## WHAT YOU WILL DO
Write out precisely the lines beginning with the line that contains "una rebanada de pan recién horneado o" and ending with the last line of the entries, and no other lines.

## EXCERPTED DATA
————————

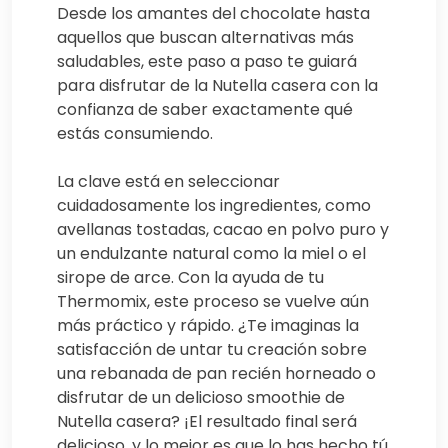
Desde los amantes del chocolate hasta
aquellos que buscan alternativas más
saludables, este paso a paso te guiará
para disfrutar de la Nutella casera con la
confianza de saber exactamente qué
estás consumiendo.
La clave está en seleccionar
cuidadosamente los ingredientes, como
avellanas tostadas, cacao en polvo puro y
un endulzante natural como la miel o el
sirope de arce. Con la ayuda de tu
Thermomix, este proceso se vuelve aún
más práctico y rápido. ¿Te imaginas la
satisfacción de untar tu creación sobre
una rebanada de pan recién horneado o
disfrutar de un delicioso smoothie de
Nutella casera? ¡El resultado final será
delicioso, y lo mejor es que lo has hecho tú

————————

## ANSWER BELOW
una rebanada de pan recién horneado o
disfrutar de un delicioso smoothie de
Nutella casera? ¡El resultado final será
delicioso, y lo mejor es que lo has hecho tú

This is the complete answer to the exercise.